### BRIEF
Please print every line of the material below exactly.

### RECORDS FOR THE EXERCISE

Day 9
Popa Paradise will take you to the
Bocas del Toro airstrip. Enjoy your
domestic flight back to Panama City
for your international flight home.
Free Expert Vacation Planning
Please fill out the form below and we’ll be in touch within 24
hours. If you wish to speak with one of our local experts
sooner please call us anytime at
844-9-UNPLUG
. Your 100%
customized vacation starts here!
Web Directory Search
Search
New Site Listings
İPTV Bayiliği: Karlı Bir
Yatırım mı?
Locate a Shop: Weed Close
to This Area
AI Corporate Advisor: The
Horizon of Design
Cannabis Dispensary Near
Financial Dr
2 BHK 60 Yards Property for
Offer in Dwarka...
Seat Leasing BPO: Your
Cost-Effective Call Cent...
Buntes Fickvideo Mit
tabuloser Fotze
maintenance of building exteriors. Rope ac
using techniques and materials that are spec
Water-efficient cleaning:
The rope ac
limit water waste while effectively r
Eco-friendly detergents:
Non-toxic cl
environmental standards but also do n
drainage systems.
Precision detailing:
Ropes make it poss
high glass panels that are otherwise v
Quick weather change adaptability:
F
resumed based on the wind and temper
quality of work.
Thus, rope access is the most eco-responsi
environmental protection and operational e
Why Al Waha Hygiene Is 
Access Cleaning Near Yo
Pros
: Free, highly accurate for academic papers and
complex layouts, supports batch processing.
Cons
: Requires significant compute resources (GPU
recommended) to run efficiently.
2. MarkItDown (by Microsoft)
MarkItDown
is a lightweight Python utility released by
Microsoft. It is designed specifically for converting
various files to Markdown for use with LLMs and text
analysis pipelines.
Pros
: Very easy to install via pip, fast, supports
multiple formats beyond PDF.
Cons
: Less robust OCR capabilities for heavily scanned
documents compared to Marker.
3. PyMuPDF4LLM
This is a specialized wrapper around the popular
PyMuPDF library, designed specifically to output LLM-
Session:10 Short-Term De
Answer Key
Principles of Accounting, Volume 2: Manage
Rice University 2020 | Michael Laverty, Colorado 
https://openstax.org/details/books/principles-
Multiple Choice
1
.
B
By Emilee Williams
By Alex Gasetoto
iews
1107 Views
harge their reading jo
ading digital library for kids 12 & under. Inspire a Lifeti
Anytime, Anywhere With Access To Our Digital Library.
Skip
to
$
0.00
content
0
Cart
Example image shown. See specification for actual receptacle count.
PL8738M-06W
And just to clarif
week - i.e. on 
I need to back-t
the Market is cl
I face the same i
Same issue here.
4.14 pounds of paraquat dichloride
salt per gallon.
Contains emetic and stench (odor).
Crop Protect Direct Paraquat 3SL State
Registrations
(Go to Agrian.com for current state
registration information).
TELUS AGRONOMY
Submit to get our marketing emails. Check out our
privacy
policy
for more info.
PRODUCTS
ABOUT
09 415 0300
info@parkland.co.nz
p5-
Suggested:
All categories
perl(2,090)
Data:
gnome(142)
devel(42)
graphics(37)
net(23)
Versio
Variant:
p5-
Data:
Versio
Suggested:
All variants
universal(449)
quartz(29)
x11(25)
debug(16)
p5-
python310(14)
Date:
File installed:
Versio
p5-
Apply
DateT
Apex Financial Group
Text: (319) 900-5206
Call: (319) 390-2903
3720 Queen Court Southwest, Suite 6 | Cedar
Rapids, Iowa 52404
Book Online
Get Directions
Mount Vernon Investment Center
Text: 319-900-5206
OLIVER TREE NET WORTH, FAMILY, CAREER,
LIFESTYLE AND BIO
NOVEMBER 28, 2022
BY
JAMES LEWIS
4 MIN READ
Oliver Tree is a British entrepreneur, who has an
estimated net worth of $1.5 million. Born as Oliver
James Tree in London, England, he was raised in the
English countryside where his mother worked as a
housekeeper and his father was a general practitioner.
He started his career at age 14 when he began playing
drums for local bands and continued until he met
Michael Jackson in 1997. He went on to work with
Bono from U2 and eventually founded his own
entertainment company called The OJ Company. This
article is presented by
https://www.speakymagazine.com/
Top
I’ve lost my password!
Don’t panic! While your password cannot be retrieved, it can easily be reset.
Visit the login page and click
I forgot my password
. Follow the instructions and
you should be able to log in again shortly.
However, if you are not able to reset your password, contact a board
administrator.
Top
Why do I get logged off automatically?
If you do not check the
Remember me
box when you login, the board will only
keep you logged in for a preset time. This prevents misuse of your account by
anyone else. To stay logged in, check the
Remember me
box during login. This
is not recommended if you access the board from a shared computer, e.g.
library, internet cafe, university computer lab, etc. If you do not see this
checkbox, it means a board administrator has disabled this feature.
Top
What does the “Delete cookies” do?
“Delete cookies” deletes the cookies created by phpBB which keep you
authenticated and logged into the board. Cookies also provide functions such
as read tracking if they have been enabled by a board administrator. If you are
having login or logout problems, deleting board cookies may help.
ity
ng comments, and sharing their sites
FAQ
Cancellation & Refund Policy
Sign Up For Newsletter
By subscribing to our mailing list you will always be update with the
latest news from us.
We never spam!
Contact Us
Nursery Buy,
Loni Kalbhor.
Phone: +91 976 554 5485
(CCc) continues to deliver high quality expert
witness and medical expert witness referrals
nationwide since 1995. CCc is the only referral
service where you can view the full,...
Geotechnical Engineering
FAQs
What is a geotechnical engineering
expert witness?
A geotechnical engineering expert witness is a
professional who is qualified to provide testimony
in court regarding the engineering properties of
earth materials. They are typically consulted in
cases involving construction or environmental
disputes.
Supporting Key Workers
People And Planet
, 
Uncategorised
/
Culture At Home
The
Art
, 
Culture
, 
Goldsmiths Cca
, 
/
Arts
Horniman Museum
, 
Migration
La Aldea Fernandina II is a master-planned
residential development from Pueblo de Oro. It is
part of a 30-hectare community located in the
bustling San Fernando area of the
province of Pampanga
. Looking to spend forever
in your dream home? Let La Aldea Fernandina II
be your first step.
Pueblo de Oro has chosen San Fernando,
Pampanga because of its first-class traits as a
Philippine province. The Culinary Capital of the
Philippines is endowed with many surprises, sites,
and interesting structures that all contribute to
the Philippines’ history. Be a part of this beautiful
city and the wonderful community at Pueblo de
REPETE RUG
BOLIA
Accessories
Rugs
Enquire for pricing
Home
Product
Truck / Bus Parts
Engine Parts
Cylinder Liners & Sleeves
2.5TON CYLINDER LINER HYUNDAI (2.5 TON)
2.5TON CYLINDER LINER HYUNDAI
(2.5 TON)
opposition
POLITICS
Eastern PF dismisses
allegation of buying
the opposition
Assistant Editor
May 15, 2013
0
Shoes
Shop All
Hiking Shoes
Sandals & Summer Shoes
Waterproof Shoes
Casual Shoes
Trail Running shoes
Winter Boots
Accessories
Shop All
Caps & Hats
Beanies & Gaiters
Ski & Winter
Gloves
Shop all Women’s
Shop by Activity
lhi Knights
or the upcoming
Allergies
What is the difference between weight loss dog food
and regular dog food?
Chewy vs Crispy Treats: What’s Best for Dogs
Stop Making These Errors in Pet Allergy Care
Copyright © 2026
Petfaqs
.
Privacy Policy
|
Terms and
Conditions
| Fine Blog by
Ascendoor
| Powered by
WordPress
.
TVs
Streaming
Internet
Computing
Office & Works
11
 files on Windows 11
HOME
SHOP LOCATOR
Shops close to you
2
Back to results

### PROBLEM SOLUTION
Day 9
Popa Paradise will take you to the
Bocas del Toro airstrip. Enjoy your
domestic flight back to Panama City
for your international flight home.
Free Expert Vacation Planning
Please fill out the form below and we’ll be in touch within 24
hours. If you wish to speak with one of our local experts
sooner please call us anytime at
844-9-UNPLUG
. Your 100%
customized vacation starts here!
Web Directory Search
Search
New Site Listings
İPTV Bayiliği: Karlı Bir
Yatırım mı?
Locate a Shop: Weed Close
to This Area
AI Corporate Advisor: The
Horizon of Design
Cannabis Dispensary Near
Financial Dr
2 BHK 60 Yards Property for
Offer in Dwarka...
Seat Leasing BPO: Your
Cost-Effective Call Cent...
Buntes Fickvideo Mit
tabuloser Fotze
maintenance of building exteriors. Rope ac
using techniques and materials that are spec
Water-efficient cleaning:
The rope ac
limit water waste while effectively r
Eco-friendly detergents:
Non-toxic cl
environmental standards but also do n
drainage systems.
Precision detailing:
Ropes make it poss
high glass panels that are otherwise v
Quick weather change adaptability:
F
resumed based on the wind and temper
quality of work.
Thus, rope access is the most eco-responsi
environmental protection and operational e
Why Al Waha Hygiene Is 
Access Cleaning Near Yo
Pros
: Free, highly accurate for academic papers and
complex layouts, supports batch processing.
Cons
: Requires significant compute resources (GPU
recommended) to run efficiently.
2. MarkItDown (by Microsoft)
MarkItDown
is a lightweight Python utility released by
Microsoft. It is designed specifically for converting
various files to Markdown for use with LLMs and text
analysis pipelines.
Pros
: Very easy to install via pip, fast, supports
multiple formats beyond PDF.
Cons
: Less robust OCR capabilities for heavily scanned
documents compared to Marker.
3. PyMuPDF4LLM
This is a specialized wrapper around the popular
PyMuPDF library, designed specifically to output LLM-
Session:10 Short-Term De
Answer Key
Principles of Accounting, Volume 2: Manage
Rice University 2020 | Michael Laverty, Colorado 
https://openstax.org/details/books/principles-
Multiple Choice
1
.
B
By Emilee Williams
By Alex Gasetoto
iews
1107 Views
harge their reading jo
ading digital library for kids 12 & under. Inspire a Lifeti
Anytime, Anywhere With Access To Our Digital Library.
Skip
to
$
0.00
content
0
Cart
Example image shown. See specification for actual receptacle count.
PL8738M-06W
And just to clarif
week - i.e. on 
I need to back-t
the Market is cl
I face the same i
Same issue here.
4.14 pounds of paraquat dichloride
salt per gallon.
Contains emetic and stench (odor).
Crop Protect Direct Paraquat 3SL State
Registrations
(Go to Agrian.com for current state
registration information).
TELUS AGRONOMY
Submit to get our marketing emails. Check out our
privacy
policy
for more info.
PRODUCTS
ABOUT
09 415 0300
info@parkland.co.nz
p5-
Suggested:
All categories
perl(2,090)
Data:
gnome(142)
devel(42)
graphics(37)
net(23)
Versio
Variant:
p5-
Data:
Versio
Suggested:
All variants
universal(449)
quartz(29)
x11(25)
debug(16)
p5-
python310(14)
Date:
File installed:
Versio
p5-
Apply
DateT
Apex Financial Group
Text: (319) 900-5206
Call: (319) 390-2903
3720 Queen Court Southwest, Suite 6 | Cedar
Rapids, Iowa 52404
Book Online
Get Directions
Mount Vernon Investment Center
Text: 319-900-5206
OLIVER TREE NET WORTH, FAMILY, CAREER,
LIFESTYLE AND BIO
NOVEMBER 28, 2022
BY
JAMES LEWIS
4 MIN READ
Oliver Tree is a British entrepreneur, who has an
estimated net worth of $1.5 million. Born as Oliver
James Tree in London, England, he was raised in the
English countryside where his mother worked as a
housekeeper and his father was a general practitioner.
He started his career at age 14 when he began playing
drums for local bands and continued until he met
Michael Jackson in 1997. He went on to work with
Bono from U2 and eventually founded his own
entertainment company called The OJ Company. This
article is presented by
https://www.speakymagazine.com/
Top
I’ve lost my password!
Don’t panic! While your password cannot be retrieved, it can easily be reset.
Visit the login page and click
I forgot my password
. Follow the instructions and
you should be able to log in again shortly.
However, if you are not able to reset your password, contact a board
administrator.
Top
Why do I get logged off automatically?
If you do not check the
Remember me
box when you login, the board will only
keep you logged in for a preset time. This prevents misuse of your account by
anyone else. To stay logged in, check the
Remember me
box during login. This
is not recommended if you access the board from a shared computer, e.g.
library, internet cafe, university computer lab, etc. If you do not see this
checkbox, it means a board administrator has disabled this feature.
Top
What does the “Delete cookies” do?
“Delete cookies” deletes the cookies created by phpBB which keep you
authenticated and logged into the board. Cookies also provide functions such
as read tracking if they have been enabled by a board administrator. If you are
having login or logout problems, deleting board cookies may help.
ity
ng comments, and sharing their sites
FAQ
Cancellation & Refund Policy
Sign Up For Newsletter
By subscribing to our mailing list you will always be update with the
latest news from us.
We never spam!
Contact Us
Nursery Buy,
Loni Kalbhor.
Phone: +91 976 554 5485
(CCc) continues to deliver high quality expert
witness and medical expert witness referrals
nationwide since 1995. CCc is the only referral
service where you can view the full,...
Geotechnical Engineering
FAQs
What is a geotechnical engineering
expert witness?
A geotechnical engineering expert witness is a
professional who is qualified to provide testimony
in court regarding the engineering properties of
earth materials. They are typically consulted in
cases involving construction or environmental
disputes.
Supporting Key Workers
People And Planet
, 
Uncategorised
/
Culture At Home
The
Art
, 
Culture
, 
Goldsmiths Cca
, 
/
Arts
Horniman Museum
, 
Migration
La Aldea Fernandina II is a master-planned
residential development from Pueblo de Oro. It is
part of a 30-hectare community located in the
bustling San Fernando area of the
province of Pampanga
. Looking to spend forever
in your dream home? Let La Aldea Fernandina II
be your first step.
Pueblo de Oro has chosen San Fernando,
Pampanga because of its first-class traits as a
Philippine province. The Culinary Capital of the
Philippines is endowed with many surprises, sites,
and interesting structures that all contribute to
the Philippines’ history. Be a part of this beautiful
city and the wonderful community at Pueblo de
REPETE RUG
BOLIA
Accessories
Rugs
Enquire for pricing
Home
Product
Truck / Bus Parts
Engine Parts
Cylinder Liners & Sleeves
2.5TON CYLINDER LINER HYUNDAI (2.5 TON)
2.5TON CYLINDER LINER HYUNDAI
(2.5 TON)
opposition
POLITICS
Eastern PF dismisses
allegation of buying
the opposition
Assistant Editor
May 15, 2013
0
Shoes
Shop All
Hiking Shoes
Sandals & Summer Shoes
Waterproof Shoes
Casual Shoes
Trail Running shoes
Winter Boots
Accessories
Shop All
Caps & Hats
Beanies & Gaiters
Ski & Winter
Gloves
Shop all Women’s
Shop by Activity
lhi Knights
or the upcoming
Allergies
What is the difference between weight loss dog food
and regular dog food?
Chewy vs Crispy Treats: What’s Best for Dogs
Stop Making These Errors in Pet Allergy Care
Copyright © 2026
Petfaqs
.
Privacy Policy
|
Terms and
Conditions
| Fine Blog by
Ascendoor
| Powered by
WordPress
.
TVs
Streaming
Internet
Computing
Office & Works
11
 files on Windows 11
HOME
SHOP LOCATOR
Shops close to you
2
Back to results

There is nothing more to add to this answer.